Hamza Uddin

Personal information
- Nickname: Thriller
- Nationality: English
- Born: 16 July 2003 (age 23)
- Height: 5 ft 7 in (170 cm)
- Weight: Flyweight

Boxing career
- Stance: Orthodox

Boxing record
- Total fights: 7
- Wins: 7
- Win by KO: 4

= Hamza Uddin =

English boxer (born 2003)

Hamza Uddin (born 16 July 2003) is an English professional boxer. He has held the English and WBA International flyweight titles since October 2025. As an amateur he was the youngest person to win two England Boxing National Elite Championships.

==Early life and amateur career==
Brought up in Walsall and of a Bangladeshi heritage, Uddin's father Siraj was a boxer and was his inspiration for taking up the sport with his first bout coming at the age of 10.

He went on to win eight national amateur titles and was a member of Team GB. Uddin won the flyweight division at the England Boxing National Elite Championships in 2022 and 2023. Aged 19 when he won his second championship, he became the youngest two-time champion at the event.

==Professional career==
Uddin turned professional in December 2023, signing a promotional contract with Eddie Hearn led Matchroom Boxing. He made his pro-debut at the Exhibition Centre in Liverpool on 27 April 2024, stopping Santiago San Eusebio in the third of their scheduled six-round contest.
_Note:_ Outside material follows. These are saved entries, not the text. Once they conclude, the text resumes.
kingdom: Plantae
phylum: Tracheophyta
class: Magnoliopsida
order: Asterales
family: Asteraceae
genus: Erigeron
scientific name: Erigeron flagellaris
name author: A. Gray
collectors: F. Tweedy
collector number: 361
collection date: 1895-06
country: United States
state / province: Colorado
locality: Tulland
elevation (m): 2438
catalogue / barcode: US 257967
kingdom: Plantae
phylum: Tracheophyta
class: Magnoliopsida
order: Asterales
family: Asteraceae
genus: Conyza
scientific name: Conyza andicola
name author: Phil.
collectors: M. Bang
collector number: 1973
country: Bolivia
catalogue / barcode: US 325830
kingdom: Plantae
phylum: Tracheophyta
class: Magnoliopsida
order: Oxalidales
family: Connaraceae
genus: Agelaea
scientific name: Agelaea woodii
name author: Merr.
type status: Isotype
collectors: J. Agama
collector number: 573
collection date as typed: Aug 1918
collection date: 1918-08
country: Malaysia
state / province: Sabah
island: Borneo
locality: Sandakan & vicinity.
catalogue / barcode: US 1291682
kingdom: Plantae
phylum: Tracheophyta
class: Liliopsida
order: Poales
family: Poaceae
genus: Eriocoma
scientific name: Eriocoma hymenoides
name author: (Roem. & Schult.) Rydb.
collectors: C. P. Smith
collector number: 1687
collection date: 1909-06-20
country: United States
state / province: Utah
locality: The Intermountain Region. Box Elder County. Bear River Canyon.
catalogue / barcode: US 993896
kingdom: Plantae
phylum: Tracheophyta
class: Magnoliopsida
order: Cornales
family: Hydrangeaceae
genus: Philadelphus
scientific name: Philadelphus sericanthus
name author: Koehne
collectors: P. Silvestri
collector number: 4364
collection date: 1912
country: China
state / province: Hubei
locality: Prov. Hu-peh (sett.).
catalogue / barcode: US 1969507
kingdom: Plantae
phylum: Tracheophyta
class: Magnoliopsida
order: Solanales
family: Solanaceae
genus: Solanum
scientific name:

Unbeaten in his first five paid fights, Uddin claimed the vacant English and WBA International flyweight titles with a fifth round stoppage win over Paul Roberts at Sheffield Arena on 11 October 2025. He knocked his opponent to the canvas three times before Roberts' corner threw in the towel to end the bout.

Uddin is scheduled to challenge British flyweight champion Sean Bruce at the Utilita Arena in Birmingham on 3 October 2026 with the vacant Commonwealth flyweight title also on the line.